WHAT TO WORK ON -
Your answer should be only the lines below from the one with "ihrem persönlichen OnlineBanking" to the one with "ttlung Ihrer persönlichen", repeated exactly, ends included.

-------- MATERIAL FOR THIS TASK

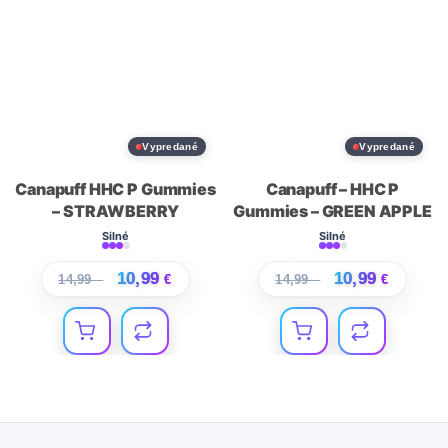
Vypredané
Vypredané
Canapuff HHC P Gummies
Canapuff – HHC P
– STRAWBERRY
Gummies – GREEN APPLE
Silné
Silné
10,99
10,99
14,99
€
€
14,99
€
€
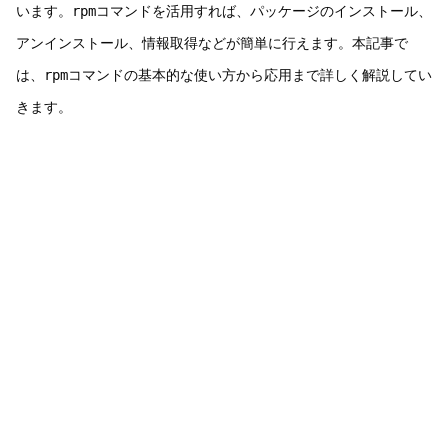
います。
rpm
コマンドを活用すれば、パッケージのインストール、
アンインストール、情報取得などが簡単に行えます。本記事で
は、
rpm
コマンドの基本的な使い方から応用まで詳しく解説してい
きます。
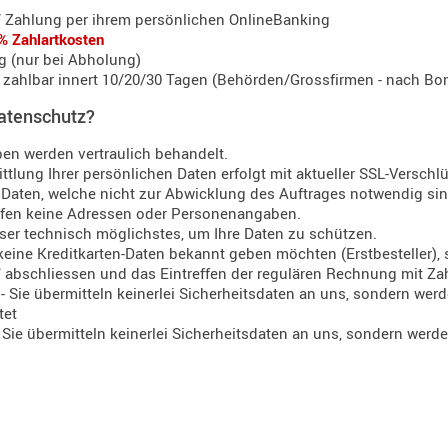
/ Zahlung per ihrem persönlichen OnlineBanking
% Zahlartkosten
g (nur bei Abholung)
zahlbar innert 10/20/30 Tagen (Behörden/Grossfirmen - nach Bon
Datenschutz?
en werden vertraulich behandelt.
ttlung Ihrer persönlichen Daten erfolgt mit aktueller SSL-Verschl
Daten, welche nicht zur Abwicklung des Auftrages notwendig sind,
ufen keine Adressen oder Personenangaben.
ser technisch möglichstes, um Ihre Daten zu schützen.
eine Kreditkarten-Daten bekannt geben möchten (Erstbesteller), s
" abschliessen und das Eintreffen der regulären Rechnung mit Z
- Sie übermitteln keinerlei Sicherheitsdaten an uns, sondern werd
tet
 Sie übermitteln keinerlei Sicherheitsdaten an uns, sondern werde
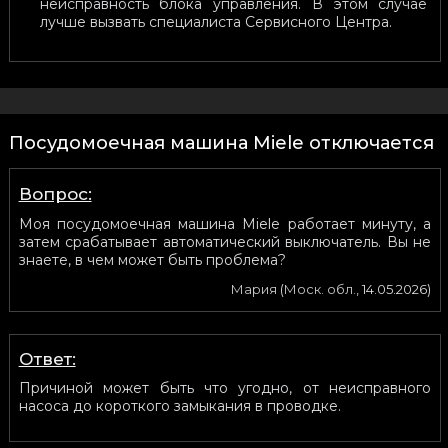
неисправность блока управления. В этом случае
лучше вызвать специалиста Сервисного Центра.
Посудомоечная машина Miele отключается
Вопрос:
Моя посудомоечная машина Miele работает минуту, а
затем срабатывает автоматический выключатель. Вы не
знаете, в чем может быть проблема?
Мария
(
Моск. обл.
,
14.05.2026
)
Ответ:
Причиной может быть что угодно, от неисправного
насоса до короткого замыкания в проводке.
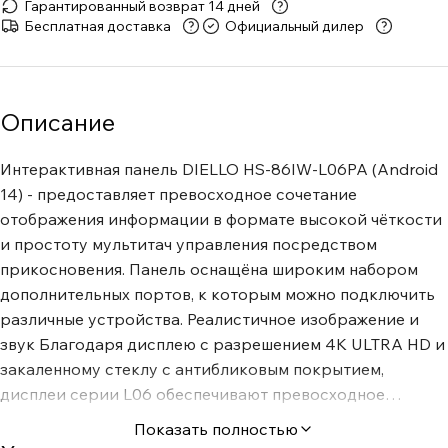
Гарантированный возврат 14 дней
Бесплатная доставка
Официальный дилер
Описание
Интерактивная панель DIELLO HS-86IW-L06PA (Android
14) - предоставляет превосходное сочетание
отображения информации в формате высокой чёткости
и простоту мультитач управления посредством
прикосновения. Панель оснащёна широким набором
дополнительных портов, к которым можно подключить
различные устройства. Реалистичное изображение и
звук Благодаря дисплею с разрешением 4K ULTRA HD и
закаленному стеклу с антибликовым покрытием,
дисплеи серии L06 обеспечивают превосходное
качество изображения независимо от освещенности
Показать полностью
помещения. Встроенные динамики мощностью 2x20 Вт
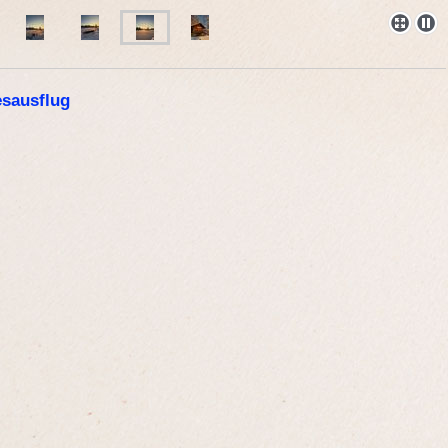
esausflug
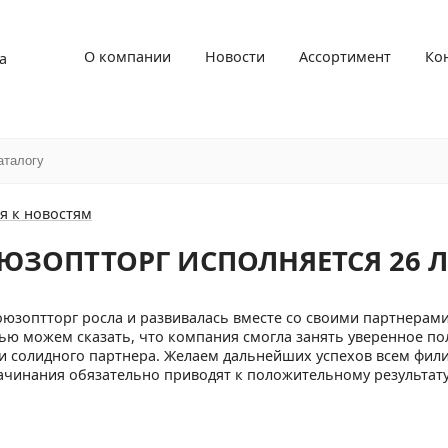
О компании
Новости
Ассортимент
Ко
а
я к новостям
ОЮЗОПТТОРГ ИСПОЛНЯЕТСЯ 26 Л
Союзоптторг росла и развивалась вместе со своими партнерами
ью можем сказать, что компания смогла занять уверенное по
и солидного партнера. Желаем дальнейших успехов всем фил
начинания обязательно приводят к положительному результату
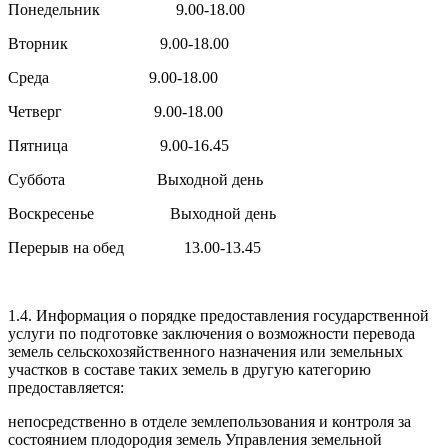
Понедельник 9.00-18.00
Вторник 9.00-18.00
Среда 9.00-18.00
Четверг 9.00-18.00
Пятница 9.00-16.45
Суббота Выходной день
Воскресенье Выходной день
Перерыв на обед 13.00-13.45
1.4. Информация о порядке предоставления государственной
услуги по подготовке заключения о возможности перевода
земель сельскохозяйственного назначения или земельных
участков в составе таких земель в другую категорию
предоставляется:
непосредственно в отделе землепользования и контроля за
состоянием плодородия земель Управления земельной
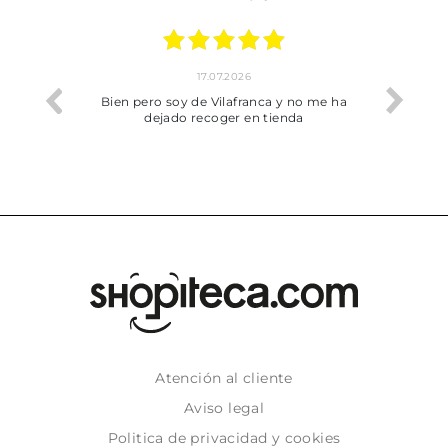
17.07.2026
he trobat
Bien pero soy de Vilafranca y no me ha
dejado recoger en tienda
Atención al cliente
Aviso legal
Politica de privacidad y cookies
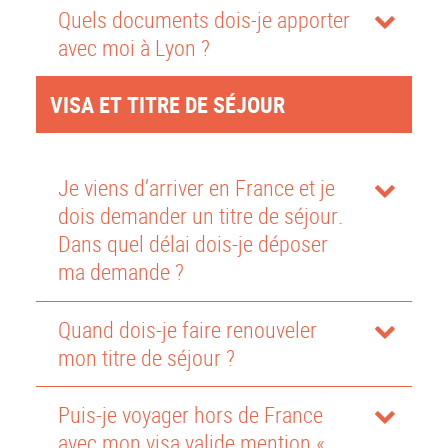
Quels documents dois-je apporter
avec moi à Lyon ?
VISA ET TITRE DE SÉJOUR
Je viens d’arriver en France et je
dois demander un titre de séjour.
Dans quel délai dois-je déposer
ma demande ?
Quand dois-je faire renouveler
mon titre de séjour ?
Puis-je voyager hors de France
avec mon visa valide mention «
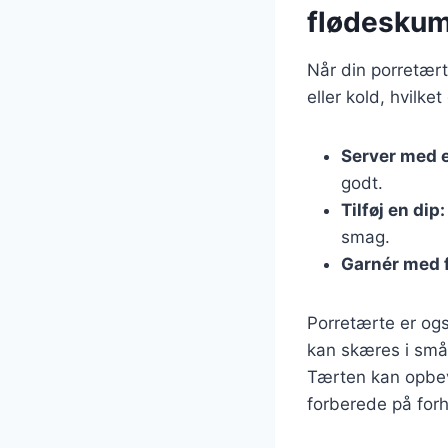
flødesku
Når din porretært
eller kold, hvilke
Server med e
godt.
Tilføj en dip:
smag.
Garnér med f
Porretærte er ogs
kan skæres i små 
Tærten kan opbevar
forberede på for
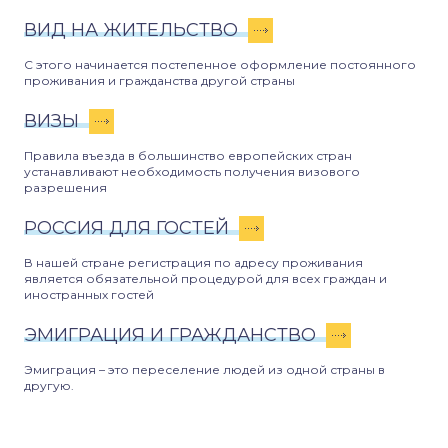
ВИД НА ЖИТЕЛЬСТВО
С этого начинается постепенное оформление постоянного
проживания и гражданства другой страны
ВИЗЫ
Правила въезда в большинство европейских стран
устанавливают необходимость получения визового
разрешения
РОССИЯ ДЛЯ ГОСТЕЙ
В нашей стране регистрация по адресу проживания
является обязательной процедурой для всех граждан и
иностранных гостей
ЭМИГРАЦИЯ И ГРАЖДАНСТВО
Эмиграция – это переселение людей из одной страны в
другую.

----------------

YOUR SOLUTION -
/ Zahlung per ihrem persönlichen OnlineBanking
% Zahlartkosten
g (nur bei Abholung)
zahlbar innert 10/20/30 Tagen (Behörden/Grossfirmen - nach Bon
Datenschutz?
en werden vertraulich behandelt.
ttlung Ihrer persönlichen Daten erfolgt mit aktueller SSL-Verschl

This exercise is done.